For his part, Senak is highly skeptical of Rolland’s conciliatory posture. “I don’t know if that isn’t a lot of hot air,” he says. Senak has met routinely with industry leaders in New York – most notably John Carter, chairman and CEO of Equitable Life Assurance Society of the U.S. – without appreciable results, he notes. As far as Senak’s concerned, it all comes down to what insurance companies are willing to pay for. The Life Insurance Council of New York sponsored legislation last year to form a high-risk pool for state residents who can’t buy health coverage, AIDS victims included. The bill was axed by lawmakers who didn’t like its $80 million price tag for the first year alone.

Senak points out that LICONY’s proposal included no contribution from the industry in form of a premium tax or some other type of levy. A LICONY official counters that his members would be willing to pay their fair share as employers, “but I don’t think it’s fair to make us subsidize something that is society’s problem.”
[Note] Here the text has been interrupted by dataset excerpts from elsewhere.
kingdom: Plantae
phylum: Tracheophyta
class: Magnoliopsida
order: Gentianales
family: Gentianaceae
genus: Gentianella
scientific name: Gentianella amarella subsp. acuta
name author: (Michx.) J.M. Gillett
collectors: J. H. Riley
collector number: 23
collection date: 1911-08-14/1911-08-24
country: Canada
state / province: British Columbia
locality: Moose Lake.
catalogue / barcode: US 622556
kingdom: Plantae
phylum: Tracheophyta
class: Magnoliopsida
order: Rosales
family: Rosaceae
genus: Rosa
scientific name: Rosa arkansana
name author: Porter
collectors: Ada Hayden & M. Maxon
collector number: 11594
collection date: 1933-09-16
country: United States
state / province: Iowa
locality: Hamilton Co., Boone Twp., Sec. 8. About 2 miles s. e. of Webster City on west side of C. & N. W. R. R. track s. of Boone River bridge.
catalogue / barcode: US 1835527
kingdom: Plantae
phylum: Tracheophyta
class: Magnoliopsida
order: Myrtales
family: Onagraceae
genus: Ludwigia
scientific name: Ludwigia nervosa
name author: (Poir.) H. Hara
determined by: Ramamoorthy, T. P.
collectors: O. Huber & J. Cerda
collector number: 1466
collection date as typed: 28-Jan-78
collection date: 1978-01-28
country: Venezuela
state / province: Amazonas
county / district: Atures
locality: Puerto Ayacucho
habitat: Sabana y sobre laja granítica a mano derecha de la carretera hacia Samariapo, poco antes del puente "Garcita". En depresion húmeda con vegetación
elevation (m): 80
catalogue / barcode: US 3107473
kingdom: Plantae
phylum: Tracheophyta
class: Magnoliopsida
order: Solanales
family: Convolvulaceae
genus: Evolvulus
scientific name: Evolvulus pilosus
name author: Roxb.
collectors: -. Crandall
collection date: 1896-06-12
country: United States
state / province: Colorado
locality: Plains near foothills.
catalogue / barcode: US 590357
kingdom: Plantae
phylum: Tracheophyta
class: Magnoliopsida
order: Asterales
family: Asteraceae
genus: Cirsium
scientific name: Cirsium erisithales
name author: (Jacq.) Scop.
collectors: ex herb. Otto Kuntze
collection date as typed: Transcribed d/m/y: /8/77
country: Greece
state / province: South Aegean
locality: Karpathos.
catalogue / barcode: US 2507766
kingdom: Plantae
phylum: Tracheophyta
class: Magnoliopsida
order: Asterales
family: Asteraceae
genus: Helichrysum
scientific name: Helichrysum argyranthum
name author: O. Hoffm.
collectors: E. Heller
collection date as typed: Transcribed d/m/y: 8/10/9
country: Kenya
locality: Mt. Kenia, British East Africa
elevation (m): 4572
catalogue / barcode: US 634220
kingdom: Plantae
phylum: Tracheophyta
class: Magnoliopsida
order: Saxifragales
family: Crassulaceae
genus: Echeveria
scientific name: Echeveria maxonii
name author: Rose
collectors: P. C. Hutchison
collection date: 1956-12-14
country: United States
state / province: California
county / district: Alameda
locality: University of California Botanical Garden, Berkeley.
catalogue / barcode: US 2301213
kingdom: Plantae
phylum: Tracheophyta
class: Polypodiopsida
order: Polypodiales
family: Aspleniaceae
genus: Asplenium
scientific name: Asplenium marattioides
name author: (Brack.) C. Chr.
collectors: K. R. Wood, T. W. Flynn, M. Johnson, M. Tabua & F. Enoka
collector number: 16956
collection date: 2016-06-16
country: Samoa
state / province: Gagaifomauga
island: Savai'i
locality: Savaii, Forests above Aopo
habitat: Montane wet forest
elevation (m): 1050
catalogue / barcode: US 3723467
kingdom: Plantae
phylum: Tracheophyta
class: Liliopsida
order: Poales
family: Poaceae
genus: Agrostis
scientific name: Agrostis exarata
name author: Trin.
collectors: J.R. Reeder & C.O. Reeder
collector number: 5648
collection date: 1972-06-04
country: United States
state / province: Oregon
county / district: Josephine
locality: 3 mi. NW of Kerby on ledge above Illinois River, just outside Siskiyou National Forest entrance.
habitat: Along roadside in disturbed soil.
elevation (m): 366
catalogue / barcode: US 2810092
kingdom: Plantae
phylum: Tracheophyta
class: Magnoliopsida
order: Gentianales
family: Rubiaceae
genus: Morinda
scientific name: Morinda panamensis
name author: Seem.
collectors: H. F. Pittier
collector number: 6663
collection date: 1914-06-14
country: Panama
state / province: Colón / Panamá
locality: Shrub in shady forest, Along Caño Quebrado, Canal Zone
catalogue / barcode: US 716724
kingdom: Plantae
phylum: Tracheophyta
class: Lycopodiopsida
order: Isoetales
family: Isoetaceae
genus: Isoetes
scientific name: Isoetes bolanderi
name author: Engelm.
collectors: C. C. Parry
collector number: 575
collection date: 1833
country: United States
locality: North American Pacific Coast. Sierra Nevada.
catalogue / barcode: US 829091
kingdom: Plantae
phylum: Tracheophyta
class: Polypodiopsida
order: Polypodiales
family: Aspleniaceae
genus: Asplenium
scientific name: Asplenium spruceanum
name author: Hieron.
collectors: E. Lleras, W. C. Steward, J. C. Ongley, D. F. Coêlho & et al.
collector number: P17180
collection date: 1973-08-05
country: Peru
This is a recurrent theme whenever high-risk pools are discussed with insurance executives. The industry’s financial contribution is always the sticking point. Insurers are willing to help just as would any other employer, but they recognize no greater moral obligation to help solve this health care financing dilemma than, say, a telephone company has. “Don’t single us out!” is a message that comes through loud and clear.

So, for the AIDS patients who don’t have insurance – a small group now, but who knows what five years might bring? ¬– it appears unlikely that the cavalry will ride to their rescue anytime soon. Risk pools have been formed in fourteen other states, but their experience with AIDS has been inconclusive. Massachusetts Governor Michael Dukakis is pushing for a comprehensive health insurance program that would help AIDS victims in that state, but so far without success.

And in the face of October’s stock market crash and renewed preoccupation in Congress and the White House with the federal deficit, not to mention the continued staff and membership upheaval in President Reagan’s AIDS commission, it’s questionable whether much leadership will be forthcoming from Washington.

In the meantime, the AIDS crisis may soon reach the point where the solvency of the insurance industry is one of society’s lesser problems.